Problem description — Examine each line of the data, and copy the ones containing "structure".
· · ·
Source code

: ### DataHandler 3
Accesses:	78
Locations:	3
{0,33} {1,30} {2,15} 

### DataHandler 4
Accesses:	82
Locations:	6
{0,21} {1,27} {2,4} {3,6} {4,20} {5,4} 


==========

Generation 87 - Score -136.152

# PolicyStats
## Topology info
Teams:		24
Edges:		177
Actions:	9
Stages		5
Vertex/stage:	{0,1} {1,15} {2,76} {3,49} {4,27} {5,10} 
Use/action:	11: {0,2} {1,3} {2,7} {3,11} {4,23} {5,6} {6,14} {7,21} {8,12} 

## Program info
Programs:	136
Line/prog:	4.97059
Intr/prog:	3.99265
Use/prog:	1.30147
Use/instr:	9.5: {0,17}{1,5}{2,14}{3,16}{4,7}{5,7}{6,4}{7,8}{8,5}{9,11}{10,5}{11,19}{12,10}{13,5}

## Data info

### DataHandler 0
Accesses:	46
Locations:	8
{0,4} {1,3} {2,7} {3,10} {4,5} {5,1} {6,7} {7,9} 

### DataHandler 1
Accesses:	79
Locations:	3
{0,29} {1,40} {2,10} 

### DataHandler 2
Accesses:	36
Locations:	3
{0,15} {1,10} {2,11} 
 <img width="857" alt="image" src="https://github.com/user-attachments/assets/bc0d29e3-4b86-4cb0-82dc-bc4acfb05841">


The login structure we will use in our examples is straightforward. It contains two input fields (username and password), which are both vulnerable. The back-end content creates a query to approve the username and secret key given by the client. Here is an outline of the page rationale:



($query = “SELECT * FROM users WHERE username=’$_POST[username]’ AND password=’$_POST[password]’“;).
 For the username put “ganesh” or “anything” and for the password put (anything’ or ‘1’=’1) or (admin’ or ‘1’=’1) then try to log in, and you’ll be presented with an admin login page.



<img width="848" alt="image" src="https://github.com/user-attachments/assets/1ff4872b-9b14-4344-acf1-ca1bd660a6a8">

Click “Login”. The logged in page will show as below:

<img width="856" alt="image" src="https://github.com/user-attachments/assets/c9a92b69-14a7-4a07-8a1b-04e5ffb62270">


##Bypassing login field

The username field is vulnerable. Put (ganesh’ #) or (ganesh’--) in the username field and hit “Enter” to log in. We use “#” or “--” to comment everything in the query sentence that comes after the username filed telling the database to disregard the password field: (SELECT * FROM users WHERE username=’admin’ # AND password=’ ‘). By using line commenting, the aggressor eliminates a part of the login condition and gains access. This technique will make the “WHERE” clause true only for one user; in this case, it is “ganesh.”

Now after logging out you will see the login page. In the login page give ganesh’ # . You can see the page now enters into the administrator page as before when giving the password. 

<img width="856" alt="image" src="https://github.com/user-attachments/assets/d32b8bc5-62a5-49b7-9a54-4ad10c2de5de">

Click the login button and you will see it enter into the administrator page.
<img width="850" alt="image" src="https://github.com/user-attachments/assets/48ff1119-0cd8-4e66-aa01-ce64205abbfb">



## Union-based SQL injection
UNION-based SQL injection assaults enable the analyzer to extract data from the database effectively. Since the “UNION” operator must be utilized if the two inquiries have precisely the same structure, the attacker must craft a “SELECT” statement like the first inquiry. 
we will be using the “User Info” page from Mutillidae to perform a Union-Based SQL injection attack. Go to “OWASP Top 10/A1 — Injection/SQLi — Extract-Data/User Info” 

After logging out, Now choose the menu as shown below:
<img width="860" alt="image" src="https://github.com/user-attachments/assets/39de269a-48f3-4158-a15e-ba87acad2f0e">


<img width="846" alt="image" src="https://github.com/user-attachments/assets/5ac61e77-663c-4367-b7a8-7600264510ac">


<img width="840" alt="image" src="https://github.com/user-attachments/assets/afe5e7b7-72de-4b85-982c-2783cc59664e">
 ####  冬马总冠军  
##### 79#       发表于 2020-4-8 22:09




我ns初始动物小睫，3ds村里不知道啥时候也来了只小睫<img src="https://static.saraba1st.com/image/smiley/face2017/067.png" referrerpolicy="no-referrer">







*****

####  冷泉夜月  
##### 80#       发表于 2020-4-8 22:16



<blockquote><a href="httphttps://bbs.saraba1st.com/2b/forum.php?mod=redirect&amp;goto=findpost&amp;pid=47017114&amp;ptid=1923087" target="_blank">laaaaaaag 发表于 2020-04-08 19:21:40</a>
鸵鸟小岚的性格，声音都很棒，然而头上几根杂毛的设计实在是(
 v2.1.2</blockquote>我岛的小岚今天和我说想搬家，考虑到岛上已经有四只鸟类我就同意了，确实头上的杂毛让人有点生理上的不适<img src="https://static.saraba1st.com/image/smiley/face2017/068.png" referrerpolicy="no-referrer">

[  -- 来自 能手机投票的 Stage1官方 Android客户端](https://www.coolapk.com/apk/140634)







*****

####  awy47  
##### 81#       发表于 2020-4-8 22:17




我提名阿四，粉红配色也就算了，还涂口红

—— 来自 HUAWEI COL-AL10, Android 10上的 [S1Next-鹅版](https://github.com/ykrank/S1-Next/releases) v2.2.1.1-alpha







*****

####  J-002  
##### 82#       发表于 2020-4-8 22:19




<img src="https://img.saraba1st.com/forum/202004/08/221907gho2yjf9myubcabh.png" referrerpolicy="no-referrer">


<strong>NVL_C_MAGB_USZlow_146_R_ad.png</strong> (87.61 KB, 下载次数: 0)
· · ·
Answer section —
The login structure we will use in our examples is straightforward. It contains two input fields (username and password), which are both vulnerable. The back-end content creates a query to approve the username and secret key given by the client. Here is an outline of the page rationale:
UNION-based SQL injection assaults enable the analyzer to extract data from the database effectively. Since the “UNION” operator must be utilized if the two inquiries have precisely the same structure, the attacker must craft a “SELECT” statement like the first inquiry. 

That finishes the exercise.